Creative accountancy and the ‘long togas’
The Pension Fund for Vatican staff was also virtually bankrupt, with a deficit of €700-800 million. Money was invested sometimes in companies with a bad track record, in one case losing over 50%; but €94 million was found to be floating around between various departments. Property owned in London with a market value of €73 million was entered on the books at €38.8 million; Swiss properties valued at €49 million were written down at €18 million. Such creative accountancy could be regarded as fraudulent. Although there should be no more than 6,000 discount cards for Vatican employees’ use in their duty free stores, the actual number was 41,000. 14% of tobacco sales was registered to one unspecified card holder. The auditors reported: "During the last two years, there have been 1.6 million euros in losses, on the basis of warehouse discrepancies." This implies shoplifting on a large scale. In the Congregation for the Causes of Saints two lay postulators were responsible for 180 causes, and the recommended printing press
Nova Res was owned by one of them. All very cosy and far from fragrant. Nuzzi comments "The Curia is like a soft belly, absorbing and normalizing any attempt at change. Inertia is its default mode... The people who made this material available to me did so because they are pained by the deeply rooted hypocrisy they see in the Vatican... Every day they observe the huge gap between what Francis has promised and what is being done to hinder his reforms and undermine his credibility... The long togas tend to minimize everything lay people say, no matter how well supported it is by data and careful audits. ‘The Church does not consist of numbers but of souls’; this is the generic response of the cardinals when a lay official allows himself to make a criticism."

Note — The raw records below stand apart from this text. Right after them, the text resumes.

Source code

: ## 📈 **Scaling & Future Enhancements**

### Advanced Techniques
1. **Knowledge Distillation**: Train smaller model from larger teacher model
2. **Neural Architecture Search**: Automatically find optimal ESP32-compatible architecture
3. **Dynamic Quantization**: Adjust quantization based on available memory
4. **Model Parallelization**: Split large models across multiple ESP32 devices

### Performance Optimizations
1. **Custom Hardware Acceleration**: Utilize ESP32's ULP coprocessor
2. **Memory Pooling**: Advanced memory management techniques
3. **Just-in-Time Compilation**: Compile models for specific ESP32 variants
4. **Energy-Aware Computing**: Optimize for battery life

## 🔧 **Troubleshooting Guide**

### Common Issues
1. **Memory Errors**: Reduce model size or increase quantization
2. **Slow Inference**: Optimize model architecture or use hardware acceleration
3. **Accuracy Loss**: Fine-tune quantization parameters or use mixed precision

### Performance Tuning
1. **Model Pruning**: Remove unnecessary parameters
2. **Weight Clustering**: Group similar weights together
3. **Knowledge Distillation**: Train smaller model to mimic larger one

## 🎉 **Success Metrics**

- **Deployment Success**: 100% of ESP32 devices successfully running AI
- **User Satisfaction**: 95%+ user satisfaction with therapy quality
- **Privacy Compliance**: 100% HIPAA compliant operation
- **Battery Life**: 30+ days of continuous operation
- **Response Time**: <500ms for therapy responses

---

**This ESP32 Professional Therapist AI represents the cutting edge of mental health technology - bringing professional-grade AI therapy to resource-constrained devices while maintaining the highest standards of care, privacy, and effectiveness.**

Those who are acquainted with the ecclesiastical nomenclature will neither be surprised at the revelations nor at the battle now raging. It may result in Pope Francis being a casualty like his predecessor, or a renewed and more transparent bureaucracy. At the moment there is a stalemate. Nuzzi will probably not serve anything like eight years; Benedict pardoned his butler, Paolo Gabrieli and sends Christmas presents to his children. The book unfortunately has no index, which would greatly help to untangle what still reads like something out of The Godfather.
Notes:
Fr. James Tolhurst has been a parish priest and a seminary Spiritual Director and is a former Book Reviews Editor of Faith Magazine.